Titolo originale: 2 Fast 2 Furious
Regia: John Singleton
Cast: Paul Walker, Tyrese Gibson, Eva Mendes, Cole Hauser, Chris "Ludacris" Bridges, James Remar, Devon Aoki, Thom Barry
Genere: Azione
Nazione: USA
Durata: 1h e 38'
EBBENE SÌ: BISOGNA AMMETTERLO! VEDENDO “2FAST 2FURIOUS”, ATTESO (?) sequel del blockbuster cinematografico dell’estate americana 2001, si rimpiange il regista del primo capitolo Rob Cohen.

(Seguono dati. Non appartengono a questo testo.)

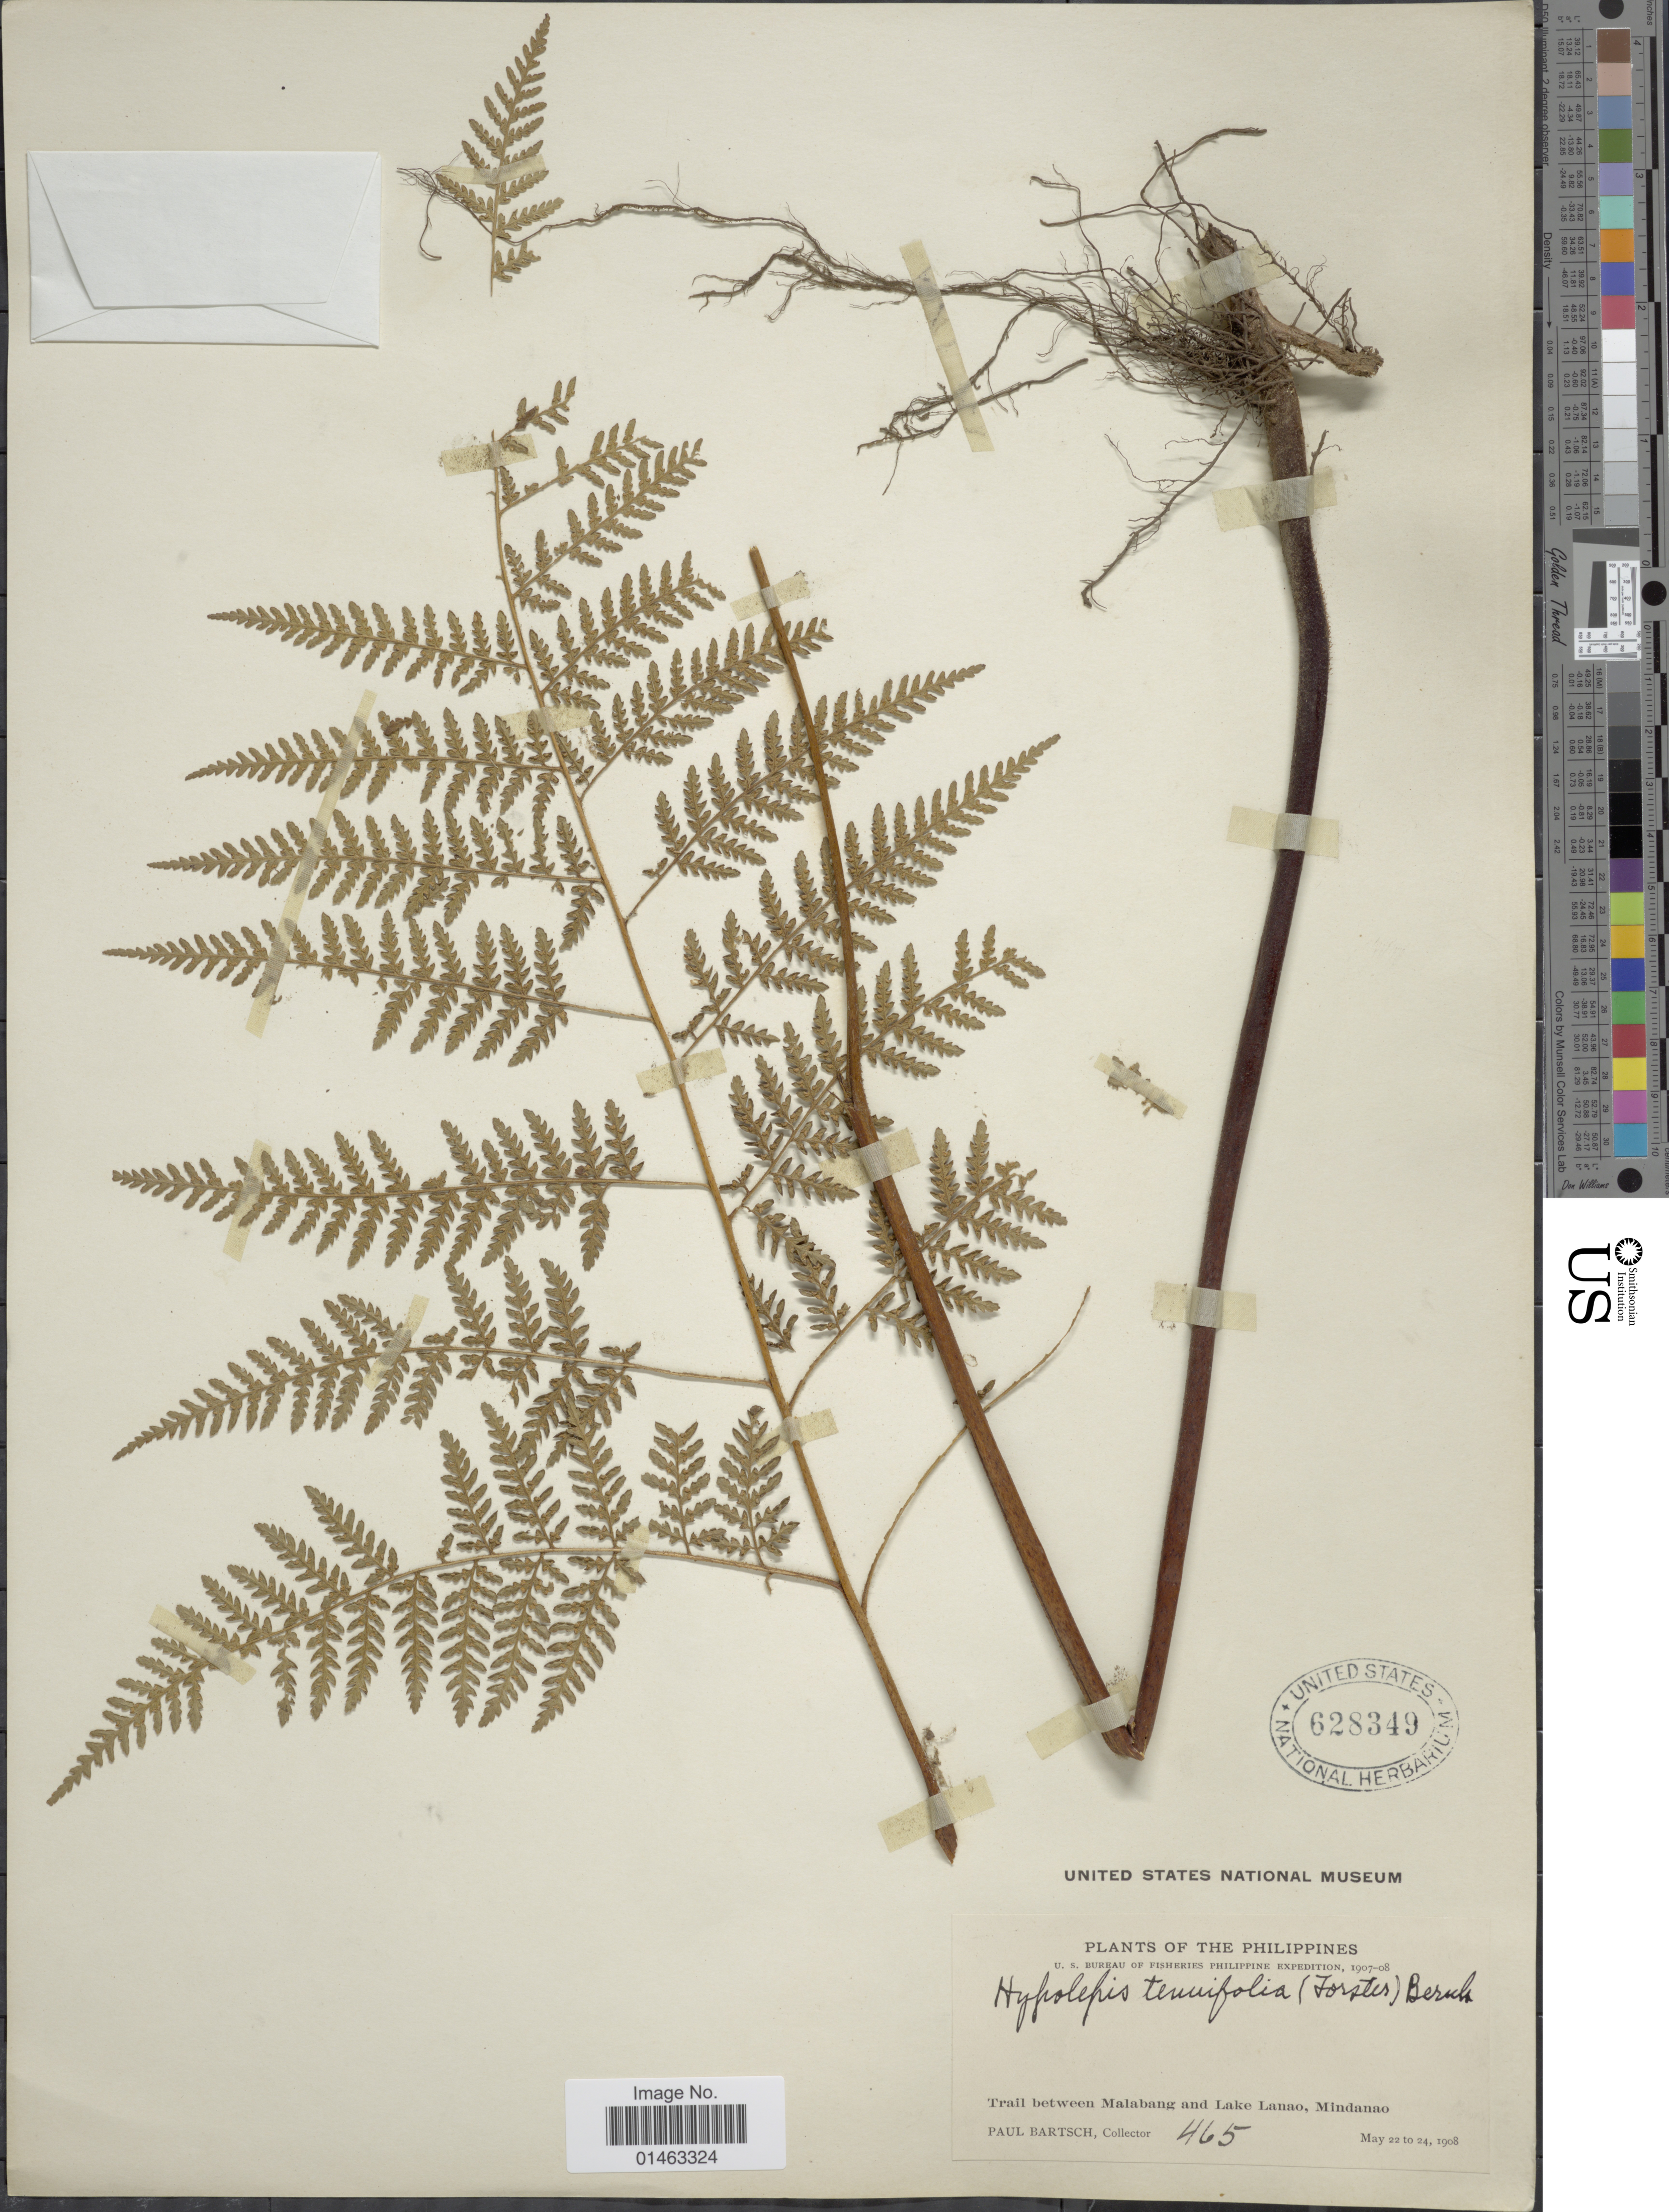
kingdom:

Uno che sa sempre dove mettere la macchina da presa per creare quell’effetto spettacolare, dare il giusto ritmo all’azione e sprigionare quell’alto tasso adrenalinico che tiene gli spettatori dei suoi film (vedasi anche il recente “XXX”) incollati alle poltrone!
Non che John Singleton, dietro la macchina da presa di questa nuova avventura dei “bolidi rombanti” (dimentichiamo, per l’occasione, che sia lo stesso regista di film come “Boyz’N The Hood” o “Poetic Justice”), non riesca a costruire un solido film d’azione, ma, nell’inevitabile confronto, la sua è una regia meno sincopata, innovativa e dalla tenuta costante dell’originale. E’ come se si fosse limitato ad eseguire professionalmente il suo lavoro senza aggiungere nessun tocco personale così ritrovandoci dinanzi al classico sequel “sbancabotteghini” impacchettato per sfruttare l’enorme successo commerciale del numero uno.
La storia dell’ex poliziotto Brian ‘O Connor (la faccia da bravo ragazzo americano di Paul Walker), caduto in disgrazia dopo essere rimasto vittima del fascino irresistibile del mondo delle corse clandestine, da Los Angeles si sposta a Miami e qui il giovane avrà la possibilità di “redimersi” collaborando con gli Agenti Federali nella cattura di Carter Verone (Cole Hauser), scaltro uomo d’affari che sfrutta la sua ditta di import- export come copertura di un traffico internazionale di denaro sporco.
Aiutato dal suo amico d’infanzia ed ex truffatore Roman Pearce (Tyrese Gibson che, idealmente, rimpiazza Vin Diesel), dall’infiltrata nel clan del losco imprenditore Monica Fuentes (Eva Mendes, una versione “sophysticated” della nostrana Elisabetta Canalis) e con la collaborazione delle mitiche Nissan Skylin GTR, Mitsubishi EVO 7, una Hemi Dodge Challenger del ’70, una Yenko Camaro del ’69 ed altre sue illustre colleghe, ‘O Connor porterà felicemente a termine la sua missione non prima che il film ci abbia propinato inseguimenti mozzafiato e prodezze acrobatiche di guidatori – stuntmen molti dei quali realmente feritesi durante le riprese.
Il fatto che progetti del genere possano anche nascere sulla base di alcuni “studi” condotti dal TRU ( Teen Research Unlimited), un’azienda specializzata in ricerche di mercato riservate esclusivamente agli adolescenti (“Fast and Furious” è infatti risultato il film preferito di sempre da parte dei teenager) la dice lunga sul quoziente intellettivo necessario per lasciarsi inebetire da questa pellicola “spaccatimpani” e “fuori giri”!